Text extract:
The fundamental issue before us is whether we as Canadians and Quebeckers, Indigenous peoples, Métis and Inuit, are going to base ourselves on the fight of the people of this country for the affirmation of the rights of all and a regime and institutions that put that at the centre of our concerns, or we are going to rely on anachronistic colonial institutions, set in place to uphold the colonial power and regime whose main goal is to keep the people subjugated to a sovereign whose decision-making power is not in our hands.

A review of the “power of disallowance” actually makes the case for the need to convoke a constituent assembly and draft a modern constitution. Such a constitution, written by the people themselves, will have as its first act to vest sovereignty in the people, not a fictitious person of state with police powers to declare what the people need and do not need and decide things behind the backs of everyone, sometimes even those in the inner circles of power.

The Centre for Constitutional Studies explains:

“‘Reservation’ and ‘Disallowance’ are often confused, since both derive from the practices of the British colonial empire, but they are actually distinct terms. Historically, ‘reservation’ was the practice whereby a colonial governor, rather than giving or refusing assent to a bill, could refer it to the imperial government for the final decision. ‘Disallowance,’ on the other hand, was the practice whereby a colonial bill could still be declared null and void by the imperial government, even though the colonial governor had given royal assent.

“Sections 55, 56 and 57 of the Constitution Act, 1867 provided that acts of the Parliament of Canada were subject to these instruments of imperial control. A few such acts were reserved or disallowed in the first few decades after Confederation, but the powers passed into disuse as Canada evolved towards independence, even though they were never formally eliminated.

“Section 90 of the Constitution Act, 1867, which adapted the same practices to the purpose of maintaining federal control over the provinces, proved to be of much greater significance. Early Lieutenant-Governors frequently reserved bills for a final decision by the federal government. Although the practice was controversial, and soon became unnecessary as communications improved between Ottawa and the provincial capitals, a Saskatchewan bill was unexpectedly reserved as late as 1961.

“Disallowance, from the federal viewpoint, was a much more reliable instrument of control over the provinces. It was used extensively by the Macdonald, Mackenzie and Laurier governments, particularly against Manitoba and British Columbia, and thus became a source of western discontent with the federal system. After 1911 its use was rare, but the election of the Social Credit government in Alberta in 1935 led to a brief revival. The last Act ever disallowed was a 1943 Alberta statute which prohibited the sale of land to ‘enemy aliens’ or Hutterites.

“The Victoria Charter of 1971 would have eliminated ‘reservation and disallowance’ from Canada’s Constitution, but the extensive changes made to the Constitution in 1982 left both powers intact. Either might still be used to prevent the illegal or unilateral secession of a province, but otherwise their future use is extremely unlikely.”

The Heart of the Matter

What lies at the heart of the matter of the appeal of some for the Crown to use the power of “disallowance” to overturn the Keeping Students in Class Act, 2022 is the need to fight for the claims everyone is entitled to make on society within the context of fighting for a society that affirms the rights of all. Essentially what is unfolding before our eyes is a fight within the ruling class to control what has escaped their control because of unfolding events. The arrangements perfected over the years in the form of liberal democratic institutions have been destroyed because of the drive of the global neo-liberal economic order and striving for hegemony on the part of the big powers with the U.S. emerging as the so-called indispensable nation. All of that has not sorted out the contradictions between the narrow private interests that have formed oligopolies and international cartels and coalitions to seize the state powers of countries that they control.

Raw data:
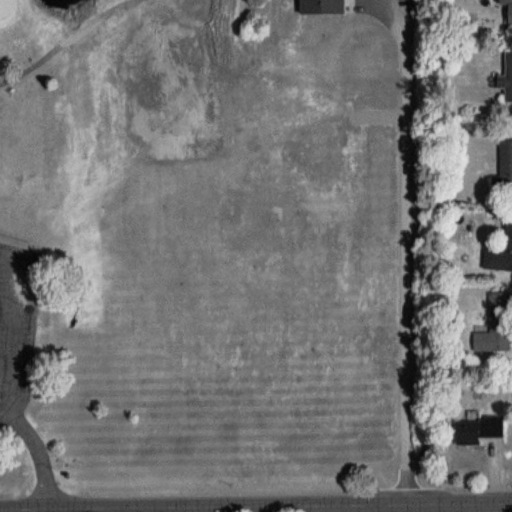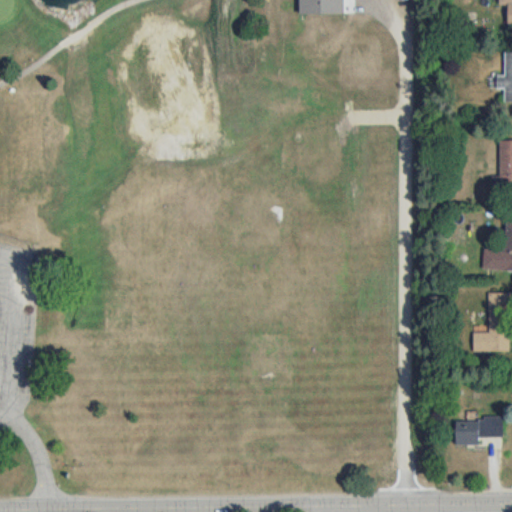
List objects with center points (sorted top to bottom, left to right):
building: (507, 2)
building: (507, 79)
building: (506, 165)
park: (210, 237)
building: (501, 255)
building: (497, 326)
building: (483, 431)
road: (256, 504)
road: (325, 508)
road: (112, 509)
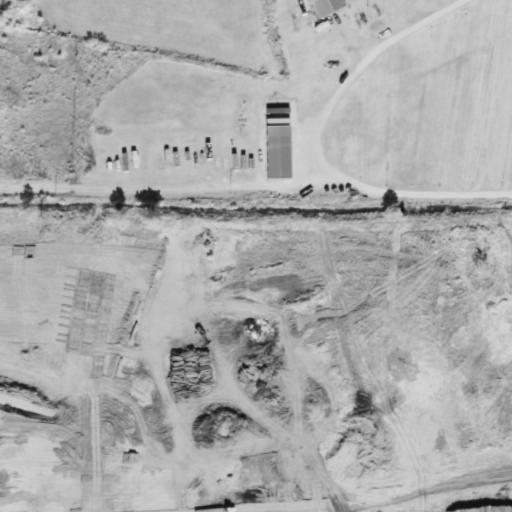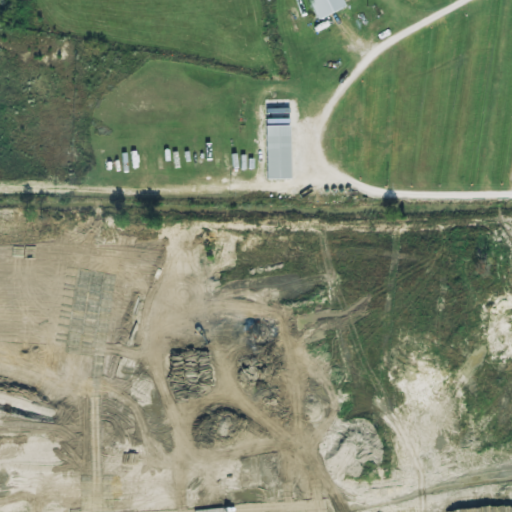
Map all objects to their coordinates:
building: (326, 7)
building: (278, 151)
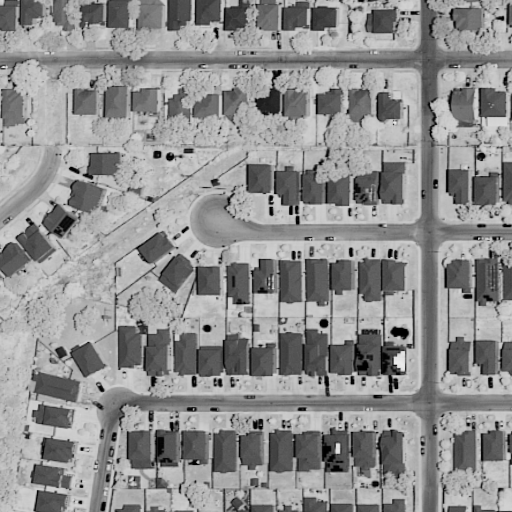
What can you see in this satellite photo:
building: (375, 0)
building: (462, 0)
building: (511, 8)
building: (33, 11)
building: (210, 12)
building: (122, 13)
building: (64, 14)
building: (94, 14)
building: (180, 14)
building: (153, 15)
building: (240, 16)
building: (9, 17)
building: (271, 17)
building: (298, 18)
building: (327, 18)
building: (471, 19)
building: (383, 21)
road: (255, 58)
building: (148, 100)
building: (271, 100)
building: (88, 102)
building: (119, 102)
building: (333, 102)
building: (363, 102)
building: (239, 103)
building: (298, 103)
building: (180, 105)
building: (209, 106)
building: (15, 107)
building: (391, 107)
building: (496, 107)
building: (467, 108)
building: (107, 164)
building: (263, 178)
building: (508, 182)
building: (395, 183)
road: (33, 185)
building: (462, 185)
building: (290, 187)
building: (369, 187)
building: (316, 189)
building: (342, 190)
building: (488, 190)
building: (89, 197)
building: (63, 221)
road: (363, 232)
building: (38, 243)
building: (159, 247)
road: (430, 255)
building: (14, 259)
building: (178, 273)
building: (461, 274)
building: (344, 275)
building: (397, 275)
building: (267, 277)
building: (508, 279)
building: (212, 280)
building: (371, 280)
building: (292, 281)
building: (318, 281)
building: (488, 281)
building: (240, 283)
building: (130, 346)
building: (160, 353)
building: (187, 353)
building: (292, 353)
building: (318, 353)
building: (371, 354)
building: (489, 356)
building: (239, 357)
building: (462, 357)
building: (508, 357)
building: (92, 359)
building: (345, 359)
building: (266, 360)
building: (397, 360)
building: (213, 362)
building: (58, 386)
road: (313, 405)
building: (56, 416)
building: (199, 445)
building: (495, 446)
building: (171, 447)
building: (61, 449)
building: (143, 449)
building: (254, 450)
building: (366, 450)
building: (226, 451)
building: (282, 451)
building: (338, 451)
building: (466, 451)
building: (310, 452)
building: (395, 452)
road: (107, 458)
building: (54, 477)
building: (55, 502)
building: (314, 505)
building: (396, 506)
building: (341, 507)
building: (368, 507)
building: (129, 508)
building: (263, 508)
building: (460, 509)
building: (157, 510)
building: (289, 510)
building: (485, 510)
building: (508, 510)
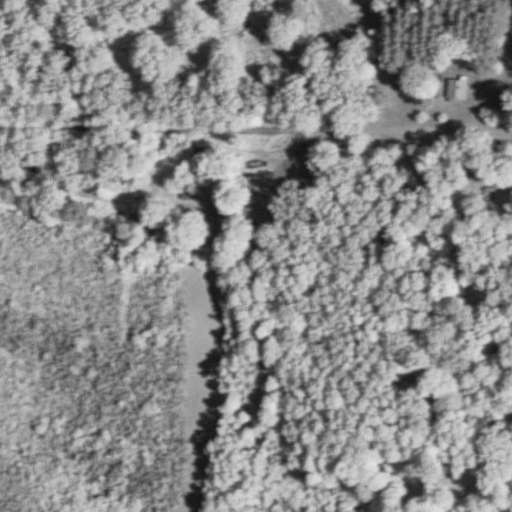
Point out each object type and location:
road: (503, 66)
building: (457, 87)
road: (255, 127)
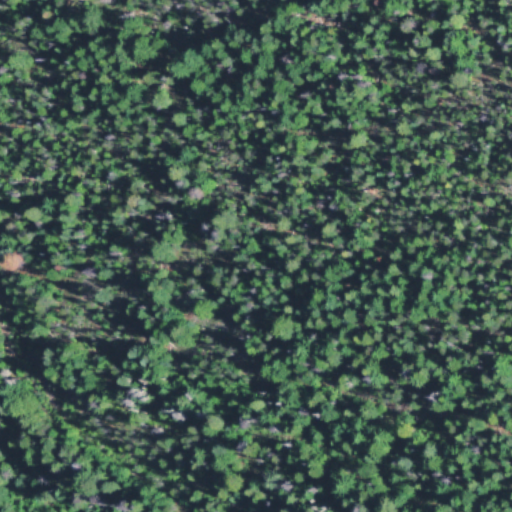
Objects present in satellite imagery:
road: (134, 364)
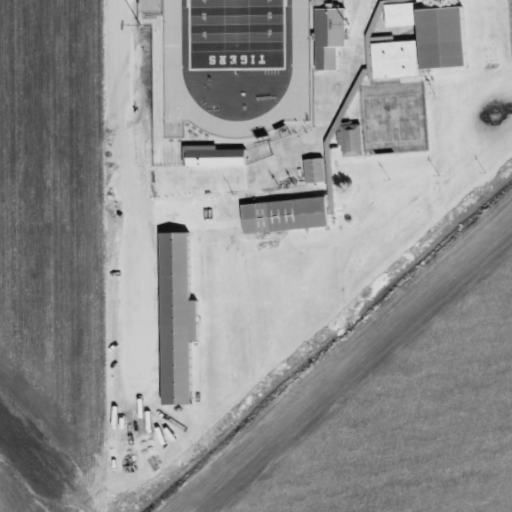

Set task:
Please say which Act was the last one ever disallowed, according to the text on disallowance. The entries play no part in this.

Solution for this problem:
A 1943 Alberta statute that prohibited the sale of land to "enemy aliens" or Hutterites.